Studies have shown that certain Indian fisherman at the mouth of a river might share lots of common areas. As one goes up stream, and fish are fewer and harder to catch, tribes begin to share less and less. Why? The labor increases to catch the diminishing quarry--until one nears the source of the river where crude stone traps are used to catch the fish. Here, sharing becomes non-existent. Why? Rationality takes over.

He who puts forth the effort to make the trap, gets to keep the fish. Why would one who put the effort in to build the trap, share his catch with his non-industrious neighbor?

Now as populations increase, the pressures on resources increase, and the value of all commodities, including land goes up. The common areas must be abandoned. The consequences of this inevitable series of events is explained eloquently in Garret Hardin’s landmark work, The Tragedy of the Commons .

To avoid the Tragedy of the Commons, where all must perish in ecological anarchy, privatization leaps to the fore and individuals or clans agree to abide by mutually beneficial rules. Hardin calls this Mutual coercion mutually agreed upon. We refer to it as Law.

The rule of law permits us to live in congested areas with diminishing resources. Private property insures that rational human beings will use the land to its highest and best use, or sell it to someone who will. This is what protects us all from the Tragedy of the Commons.

Yet, today, in the Napa Valley we now have unelected officials, wanting to de-privatize the land, and dictate to farmers what crops to grow. Rather than let the marketplace dictate whether grapes are a viable crop or not, we are fortunate enough to have outsiders writing in local papers that, even though grape farming is lucrative, that the farmers must be prepared to give up some vines for other crops.

Often, this totalitarian approach is offered up by groups masquarding as environmentalists. I guess we, the people, are lucky to have them here to watch out for us.

These folks are convinced that they are wiser than thee, me, and the market place. No doubt they are. Their point is that if too much of one variety is planted (and yes, we had a surplus of Merlot last year) we should follow their lead and be forced to plant Green Hungarian (or maybe wheat) instead.

But what about Quis custodies ipsos custodes? --Who shall watch the watchers? John Adams said that we must have a "government of laws and not men." As Hardin points out, bureaucratic administrators, trying to evaluate the morality of acts in the total system, are singularly liable to corruption. Thus producing a government by men, not laws.
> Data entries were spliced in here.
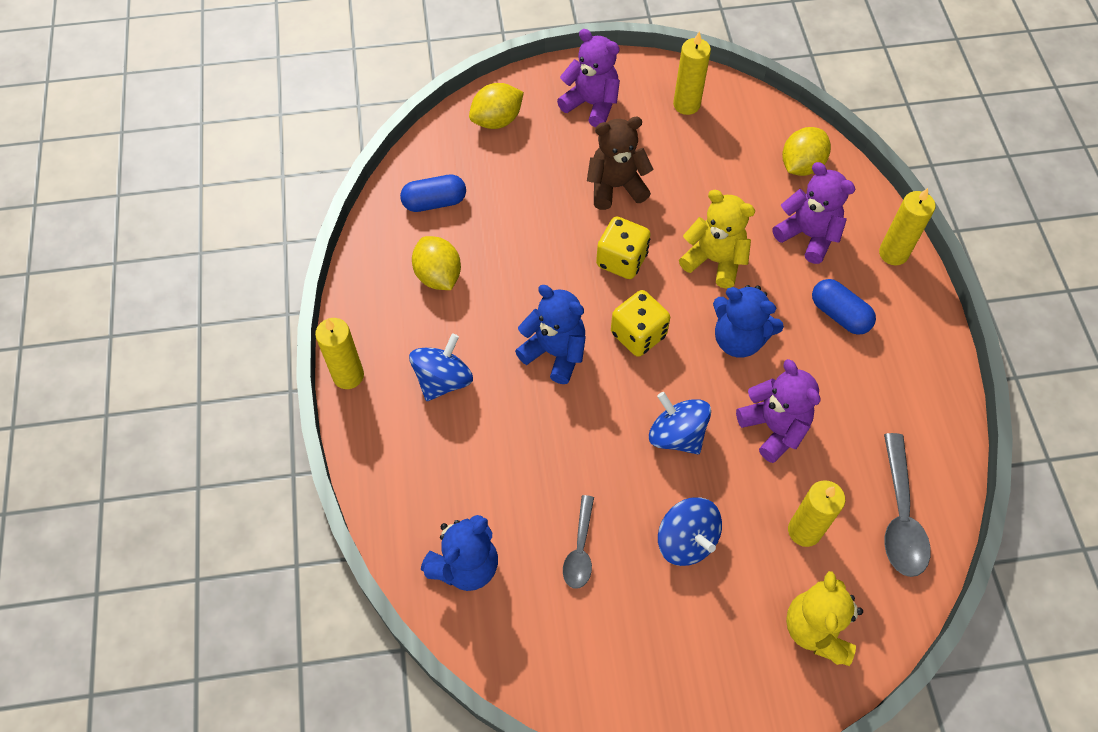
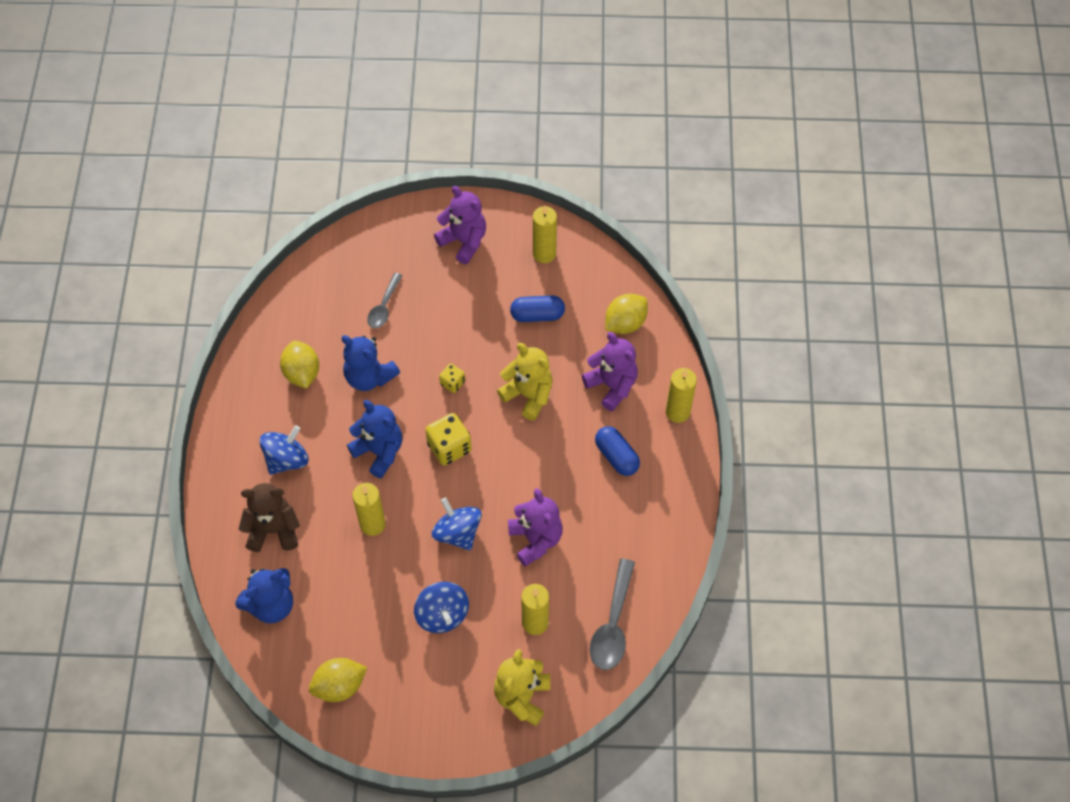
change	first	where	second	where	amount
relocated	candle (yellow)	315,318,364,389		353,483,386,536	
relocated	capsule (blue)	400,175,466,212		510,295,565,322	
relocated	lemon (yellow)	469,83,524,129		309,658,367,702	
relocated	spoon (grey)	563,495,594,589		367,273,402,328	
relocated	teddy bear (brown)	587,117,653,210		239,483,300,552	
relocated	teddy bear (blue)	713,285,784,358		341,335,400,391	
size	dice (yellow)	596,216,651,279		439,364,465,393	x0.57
The radical environmentalists’ approach of planned economies was tried in Eastern Europe. It is still being practiced in China and Cuba. No doubt if given a chance, it will work just as well here, won’t it?

Yes. This Valley was beautiful before the white man came. Yet, it is even more beautiful today. Yes. We have traffic. We have pollution. We are putting a strain on water. But the land is productive and ordinary people have been pulled from the ranks of poverty and back breaking labor to a standard of living rarely matched anywhere on this globe.

Free markets and old fashioned rugged individualism made it happen. How did we ever get this way without those other folks telling us how to do it?